YOUR TASK -
Restate word for word the lines of the records below, starting at the line that contains "high-resolution micrograph shows" and ending at the line that contains "cell carcinoma stained", with both of those lines included and nothing else.

Stored data entries -

=-=-=

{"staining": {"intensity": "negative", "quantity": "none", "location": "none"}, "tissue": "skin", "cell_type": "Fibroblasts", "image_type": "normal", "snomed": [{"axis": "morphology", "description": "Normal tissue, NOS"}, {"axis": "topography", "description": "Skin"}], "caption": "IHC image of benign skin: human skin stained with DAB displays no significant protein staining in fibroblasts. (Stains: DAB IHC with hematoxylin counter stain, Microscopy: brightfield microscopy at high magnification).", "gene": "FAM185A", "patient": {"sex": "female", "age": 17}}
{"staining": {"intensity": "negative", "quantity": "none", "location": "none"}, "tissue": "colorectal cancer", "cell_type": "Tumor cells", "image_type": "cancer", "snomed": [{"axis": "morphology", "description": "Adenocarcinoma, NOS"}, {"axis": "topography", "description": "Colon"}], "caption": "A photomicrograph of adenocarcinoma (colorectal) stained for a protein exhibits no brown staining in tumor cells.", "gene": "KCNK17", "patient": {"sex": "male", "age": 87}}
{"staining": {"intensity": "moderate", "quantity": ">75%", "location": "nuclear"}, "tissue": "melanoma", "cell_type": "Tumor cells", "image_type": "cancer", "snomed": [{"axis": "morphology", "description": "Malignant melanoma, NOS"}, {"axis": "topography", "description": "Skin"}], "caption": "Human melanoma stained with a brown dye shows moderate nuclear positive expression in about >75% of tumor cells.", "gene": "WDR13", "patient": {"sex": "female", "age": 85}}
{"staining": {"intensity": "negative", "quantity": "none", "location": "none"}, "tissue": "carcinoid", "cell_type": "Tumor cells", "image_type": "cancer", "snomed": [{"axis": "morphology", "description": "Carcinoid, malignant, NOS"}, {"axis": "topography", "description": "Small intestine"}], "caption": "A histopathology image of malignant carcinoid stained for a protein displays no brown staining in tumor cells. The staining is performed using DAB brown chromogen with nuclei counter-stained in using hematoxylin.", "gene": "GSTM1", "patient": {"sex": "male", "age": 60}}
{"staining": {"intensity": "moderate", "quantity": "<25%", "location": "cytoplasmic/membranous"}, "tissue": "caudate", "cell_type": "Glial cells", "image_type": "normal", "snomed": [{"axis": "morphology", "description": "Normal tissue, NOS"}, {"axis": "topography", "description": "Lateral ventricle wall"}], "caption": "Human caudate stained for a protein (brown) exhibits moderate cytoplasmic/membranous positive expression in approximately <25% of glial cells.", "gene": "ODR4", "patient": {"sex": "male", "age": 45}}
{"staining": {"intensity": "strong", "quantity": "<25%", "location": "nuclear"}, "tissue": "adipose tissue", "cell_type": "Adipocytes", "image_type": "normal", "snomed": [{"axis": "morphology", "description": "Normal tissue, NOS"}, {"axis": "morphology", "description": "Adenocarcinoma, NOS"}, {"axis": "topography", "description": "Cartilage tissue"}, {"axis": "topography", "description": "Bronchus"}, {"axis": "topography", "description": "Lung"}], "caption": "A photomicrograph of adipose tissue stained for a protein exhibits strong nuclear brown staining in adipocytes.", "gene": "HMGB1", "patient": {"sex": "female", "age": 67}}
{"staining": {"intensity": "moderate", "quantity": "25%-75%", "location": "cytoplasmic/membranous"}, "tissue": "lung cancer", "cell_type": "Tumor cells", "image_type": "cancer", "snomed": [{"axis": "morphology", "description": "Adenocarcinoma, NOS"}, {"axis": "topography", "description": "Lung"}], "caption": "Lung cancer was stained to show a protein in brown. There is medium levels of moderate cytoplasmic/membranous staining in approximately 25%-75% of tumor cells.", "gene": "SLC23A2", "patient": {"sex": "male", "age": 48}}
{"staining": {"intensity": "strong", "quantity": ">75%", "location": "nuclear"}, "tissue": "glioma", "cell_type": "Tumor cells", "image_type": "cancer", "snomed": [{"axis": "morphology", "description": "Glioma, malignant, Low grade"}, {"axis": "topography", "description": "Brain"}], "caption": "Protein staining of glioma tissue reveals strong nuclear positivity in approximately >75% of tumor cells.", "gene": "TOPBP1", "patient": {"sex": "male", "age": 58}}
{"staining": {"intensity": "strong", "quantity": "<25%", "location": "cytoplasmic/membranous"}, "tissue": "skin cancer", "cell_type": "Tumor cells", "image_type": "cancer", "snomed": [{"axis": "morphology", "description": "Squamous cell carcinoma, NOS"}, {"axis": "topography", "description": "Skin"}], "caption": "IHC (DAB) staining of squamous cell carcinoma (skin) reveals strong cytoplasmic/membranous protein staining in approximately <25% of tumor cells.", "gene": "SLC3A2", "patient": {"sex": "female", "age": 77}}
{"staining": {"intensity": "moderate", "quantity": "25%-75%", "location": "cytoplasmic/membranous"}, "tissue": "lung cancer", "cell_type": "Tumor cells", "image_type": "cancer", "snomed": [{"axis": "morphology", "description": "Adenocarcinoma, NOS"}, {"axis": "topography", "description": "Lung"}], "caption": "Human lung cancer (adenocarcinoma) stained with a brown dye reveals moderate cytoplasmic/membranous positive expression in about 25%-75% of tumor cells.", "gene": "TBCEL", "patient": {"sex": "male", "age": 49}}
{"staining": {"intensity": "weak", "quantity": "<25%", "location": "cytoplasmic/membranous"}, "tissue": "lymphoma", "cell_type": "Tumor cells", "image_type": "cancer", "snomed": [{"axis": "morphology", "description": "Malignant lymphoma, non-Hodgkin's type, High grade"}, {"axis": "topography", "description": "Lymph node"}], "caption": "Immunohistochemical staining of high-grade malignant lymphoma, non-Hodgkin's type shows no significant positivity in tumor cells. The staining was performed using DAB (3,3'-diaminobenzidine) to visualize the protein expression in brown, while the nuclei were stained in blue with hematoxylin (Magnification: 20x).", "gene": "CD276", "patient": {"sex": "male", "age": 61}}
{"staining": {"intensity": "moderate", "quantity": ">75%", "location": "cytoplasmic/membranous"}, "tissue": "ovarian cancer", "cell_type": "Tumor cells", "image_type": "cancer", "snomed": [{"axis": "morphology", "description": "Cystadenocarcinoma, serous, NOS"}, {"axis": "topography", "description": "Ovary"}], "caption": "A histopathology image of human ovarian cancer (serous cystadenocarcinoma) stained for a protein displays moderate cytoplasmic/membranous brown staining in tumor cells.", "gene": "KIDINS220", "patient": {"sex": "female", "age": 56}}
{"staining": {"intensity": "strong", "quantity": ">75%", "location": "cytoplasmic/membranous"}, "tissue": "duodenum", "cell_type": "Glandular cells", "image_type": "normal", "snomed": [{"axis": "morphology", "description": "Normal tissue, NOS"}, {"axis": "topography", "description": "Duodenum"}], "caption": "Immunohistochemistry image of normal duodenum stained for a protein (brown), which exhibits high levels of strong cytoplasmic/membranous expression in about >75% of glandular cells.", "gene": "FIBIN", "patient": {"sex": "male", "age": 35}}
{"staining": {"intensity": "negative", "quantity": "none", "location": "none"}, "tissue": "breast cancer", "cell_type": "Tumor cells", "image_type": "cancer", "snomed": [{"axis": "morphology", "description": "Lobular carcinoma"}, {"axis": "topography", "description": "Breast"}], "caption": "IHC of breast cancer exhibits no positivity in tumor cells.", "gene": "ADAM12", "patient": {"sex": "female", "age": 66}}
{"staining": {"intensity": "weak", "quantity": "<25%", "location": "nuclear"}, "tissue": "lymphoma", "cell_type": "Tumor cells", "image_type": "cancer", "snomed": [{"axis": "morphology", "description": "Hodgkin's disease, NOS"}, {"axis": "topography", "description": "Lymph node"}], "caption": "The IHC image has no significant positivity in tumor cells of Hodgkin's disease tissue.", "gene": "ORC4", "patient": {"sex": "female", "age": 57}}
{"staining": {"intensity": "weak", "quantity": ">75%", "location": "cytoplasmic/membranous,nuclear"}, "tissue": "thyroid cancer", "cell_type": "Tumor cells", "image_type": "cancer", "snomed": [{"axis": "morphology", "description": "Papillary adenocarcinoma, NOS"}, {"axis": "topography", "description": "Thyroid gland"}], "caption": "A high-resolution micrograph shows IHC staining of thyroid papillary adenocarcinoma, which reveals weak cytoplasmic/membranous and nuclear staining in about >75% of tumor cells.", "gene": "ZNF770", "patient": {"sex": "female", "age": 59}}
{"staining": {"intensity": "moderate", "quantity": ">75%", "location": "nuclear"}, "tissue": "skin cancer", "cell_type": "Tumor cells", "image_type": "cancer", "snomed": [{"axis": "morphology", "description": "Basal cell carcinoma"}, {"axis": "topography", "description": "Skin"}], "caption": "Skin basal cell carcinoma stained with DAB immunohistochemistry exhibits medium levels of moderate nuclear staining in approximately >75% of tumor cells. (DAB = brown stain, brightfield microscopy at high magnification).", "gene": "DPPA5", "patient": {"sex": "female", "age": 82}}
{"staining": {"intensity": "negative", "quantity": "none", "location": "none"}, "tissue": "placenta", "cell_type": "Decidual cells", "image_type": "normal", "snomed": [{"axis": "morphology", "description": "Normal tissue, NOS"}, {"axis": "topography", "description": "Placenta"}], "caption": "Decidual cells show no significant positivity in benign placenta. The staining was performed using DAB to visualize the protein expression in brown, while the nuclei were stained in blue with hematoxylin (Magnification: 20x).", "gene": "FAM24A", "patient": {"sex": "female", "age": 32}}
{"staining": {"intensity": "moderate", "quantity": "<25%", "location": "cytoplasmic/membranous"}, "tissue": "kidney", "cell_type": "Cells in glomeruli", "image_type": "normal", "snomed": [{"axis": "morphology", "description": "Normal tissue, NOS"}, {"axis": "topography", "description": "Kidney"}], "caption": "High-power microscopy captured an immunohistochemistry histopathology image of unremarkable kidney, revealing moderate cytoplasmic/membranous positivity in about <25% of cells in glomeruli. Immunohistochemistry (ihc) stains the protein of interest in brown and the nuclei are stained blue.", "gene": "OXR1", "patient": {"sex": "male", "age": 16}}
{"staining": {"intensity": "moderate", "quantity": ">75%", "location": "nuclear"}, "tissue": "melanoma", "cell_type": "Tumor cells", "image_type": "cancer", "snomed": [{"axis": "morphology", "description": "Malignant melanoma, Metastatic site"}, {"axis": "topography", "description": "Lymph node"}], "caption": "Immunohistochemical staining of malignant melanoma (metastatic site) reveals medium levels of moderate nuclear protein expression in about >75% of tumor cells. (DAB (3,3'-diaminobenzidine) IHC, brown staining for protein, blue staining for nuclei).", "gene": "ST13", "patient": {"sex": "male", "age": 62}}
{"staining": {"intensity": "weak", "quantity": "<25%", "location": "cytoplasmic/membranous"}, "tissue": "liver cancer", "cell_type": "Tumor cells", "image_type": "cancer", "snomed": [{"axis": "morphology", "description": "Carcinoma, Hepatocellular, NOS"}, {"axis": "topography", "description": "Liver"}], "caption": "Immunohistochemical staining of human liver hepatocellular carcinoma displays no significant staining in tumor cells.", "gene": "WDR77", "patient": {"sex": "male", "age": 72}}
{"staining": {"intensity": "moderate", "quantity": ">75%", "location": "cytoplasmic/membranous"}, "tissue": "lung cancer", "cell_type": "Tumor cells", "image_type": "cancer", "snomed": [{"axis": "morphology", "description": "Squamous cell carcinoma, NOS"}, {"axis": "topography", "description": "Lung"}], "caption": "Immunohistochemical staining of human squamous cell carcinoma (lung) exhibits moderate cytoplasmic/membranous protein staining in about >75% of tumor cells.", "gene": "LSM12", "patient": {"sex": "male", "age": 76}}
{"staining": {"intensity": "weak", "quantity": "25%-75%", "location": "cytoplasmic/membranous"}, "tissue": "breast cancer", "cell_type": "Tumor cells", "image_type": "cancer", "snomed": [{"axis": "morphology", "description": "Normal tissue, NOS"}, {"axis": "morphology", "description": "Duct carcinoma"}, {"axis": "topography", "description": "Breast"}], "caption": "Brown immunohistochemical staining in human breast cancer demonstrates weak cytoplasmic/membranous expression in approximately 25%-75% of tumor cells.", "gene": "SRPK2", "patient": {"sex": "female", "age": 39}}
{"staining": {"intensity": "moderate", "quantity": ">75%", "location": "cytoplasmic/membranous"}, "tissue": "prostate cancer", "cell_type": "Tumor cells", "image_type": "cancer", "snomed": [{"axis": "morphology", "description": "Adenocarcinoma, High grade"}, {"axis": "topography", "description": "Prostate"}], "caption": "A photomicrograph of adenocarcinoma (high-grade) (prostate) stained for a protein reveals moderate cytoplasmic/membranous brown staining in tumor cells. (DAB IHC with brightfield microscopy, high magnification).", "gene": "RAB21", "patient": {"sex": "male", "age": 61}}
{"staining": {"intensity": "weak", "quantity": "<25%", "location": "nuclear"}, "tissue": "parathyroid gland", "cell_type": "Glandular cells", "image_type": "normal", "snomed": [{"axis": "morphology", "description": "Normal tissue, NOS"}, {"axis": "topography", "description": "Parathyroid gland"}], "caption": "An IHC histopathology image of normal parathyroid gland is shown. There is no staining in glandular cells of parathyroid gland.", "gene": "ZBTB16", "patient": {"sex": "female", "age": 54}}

=-=-=

EXERCISE SOLUTION -
{"staining": {"intensity": "weak", "quantity": ">75%", "location": "cytoplasmic/membranous,nuclear"}, "tissue": "thyroid cancer", "cell_type": "Tumor cells", "image_type": "cancer", "snomed": [{"axis": "morphology", "description": "Papillary adenocarcinoma, NOS"}, {"axis": "topography", "description": "Thyroid gland"}], "caption": "A high-resolution micrograph shows IHC staining of thyroid papillary adenocarcinoma, which reveals weak cytoplasmic/membranous and nuclear staining in about >75% of tumor cells.", "gene": "ZNF770", "patient": {"sex": "female", "age": 59}}
{"staining": {"intensity": "moderate", "quantity": ">75%", "location": "nuclear"}, "tissue": "skin cancer", "cell_type": "Tumor cells", "image_type": "cancer", "snomed": [{"axis": "morphology", "description": "Basal cell carcinoma"}, {"axis": "topography", "description": "Skin"}], "caption": "Skin basal cell carcinoma stained with DAB immunohistochemistry exhibits medium levels of moderate nuclear staining in approximately >75% of tumor cells. (DAB = brown stain, brightfield microscopy at high magnification).", "gene": "DPPA5", "patient": {"sex": "female", "age": 82}}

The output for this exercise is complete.